I’m doing okay today. I haven’t had urges to gamble in a casino or online, but I have been thinking about the lottery more. I play the lottery pretty much everyday (small amounts), and I do not really have a desire to play more. The problem is that I may be experiencing what we call “brain fog”, some might call it depression. I’m not sad, but I’m just trying to think of things to do now that I don’t gamble. I don’t miss it, but gambling was extremely exciting, and I hope I can find something I’m passionate about. I’ve been doing a lot of thinking about my career, and really want to start a company someday.

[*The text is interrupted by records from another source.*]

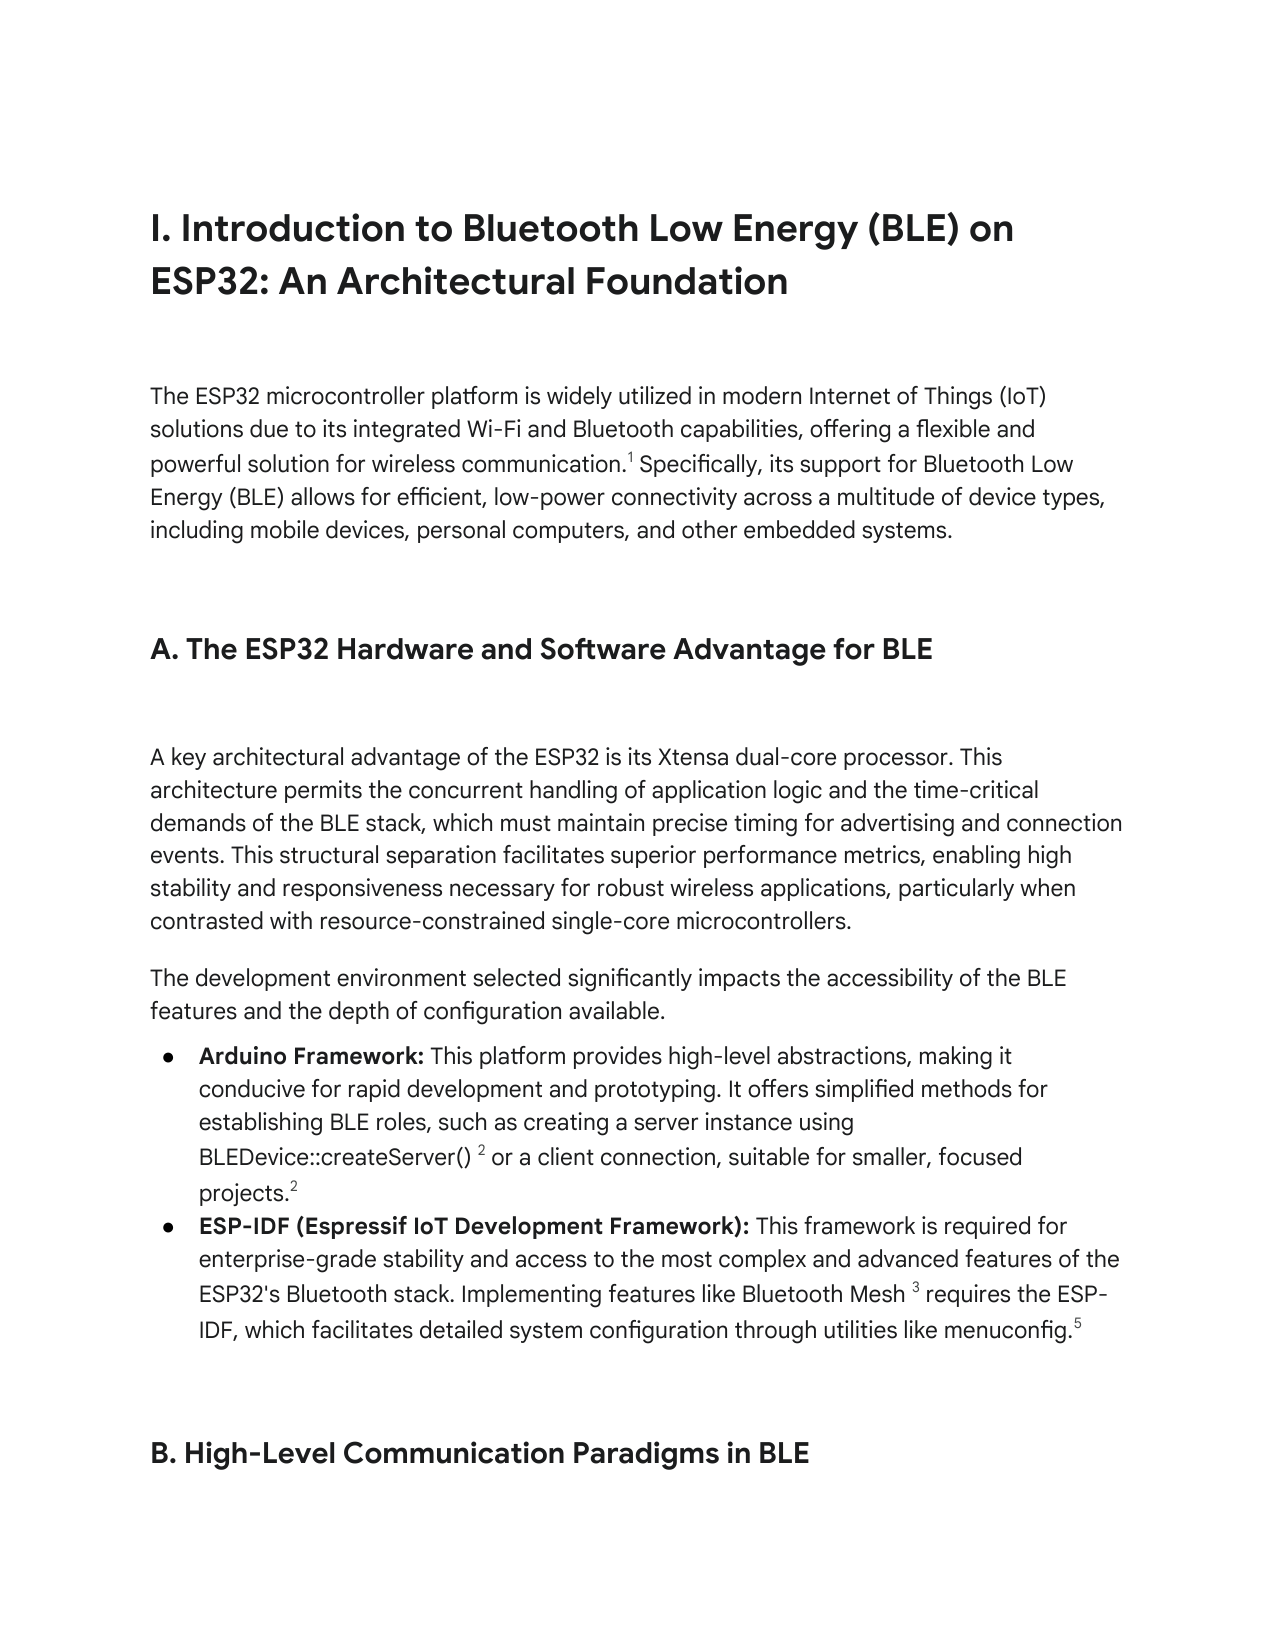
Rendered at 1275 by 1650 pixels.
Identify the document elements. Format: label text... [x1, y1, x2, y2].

list ESP-IDF (Espressif IoT Development Framework): This framework is required for enterprise-grade stability and access to the most complex and advanced features of the ESP32's Bluetooth stack. Implementing features like Bluetooth Mesh 3 requires the ESP-IDF, which facilitates detailed system configuration through utilities like menuconfig.5 [161, 1213, 1125, 1346]
text A key architectural advantage of the ESP32 is its Xtensa dual-core processor. This architecture permits the concurrent handling of application logic and the time-critical demands of the BLE stack, which must maintain precise timing for advertising and connection events. This structural separation facilitates superior performance metrics, enabling high stability and responsiveness necessary for robust wireless applications, particularly when contrasted with resource-constrained single-core microcontrollers. [150, 743, 1125, 936]
text The development environment selected significantly impacts the accessibility of the BLE features and the depth of configuration available. [150, 965, 1125, 1026]
subtitle I. Introduction to Bluetooth Low Energy (BLE) on ESP32: An Architectural Foundation [150, 205, 1125, 306]
subtitle A. The ESP32 Hardware and Software Advantage for BLE [150, 632, 1125, 668]
subtitle B. High-Level Communication Paradigms in BLE [150, 1436, 1125, 1472]
text The ESP32 microcontroller platform is widely utilized in modern Internet of Things (IoT) solutions due to its integrated Wi-Fi and Bluetooth capabilities, offering a flexible and powerful solution for wireless communication.1 Specifically, its support for Bluetooth Low Energy (BLE) allows for efficient, low-power connectivity across a multitude of device types, including mobile devices, personal computers, and other embedded systems. [150, 382, 1125, 545]
list Arduino Framework: This platform provides high-level abstractions, making it conducive for rapid development and prototyping. It offers simplified methods for establishing BLE roles, such as creating a server instance using BLEDevice::createServer() 2 or a client connection, suitable for smaller, focused projects.2 [161, 1043, 1125, 1208]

However, nothing seems appealing to me right now. I suppose this may be the hardest part about recovery, filling the hole that addiction left. I still play video games, but I want something that I am passionate about in a career (this has always been a struggle for me). I have a great job right now as a software developer, but something doesn’t feel right. I don’t feel happy doing my current line of work, even though it is helping people (I work with scientists doing Oncology work (study of cancer)). I’ve just always wanted to start my own company, but there is nothing that I am extremely passionate about. Oh well, as a wise man once said, it isn’t about the destination, it’s about the journey. I guess I am just going to keep reading and expanding my knowledge until an opportunity comes my way.

Even though I play the lottery, I still consider this gamble free for me because it has never been a problem. I don’t do much in the form of entertainment, and I consider this my entertainment. I know the odds, but it’s still fun for me. Hope everyone is having a gamble free day.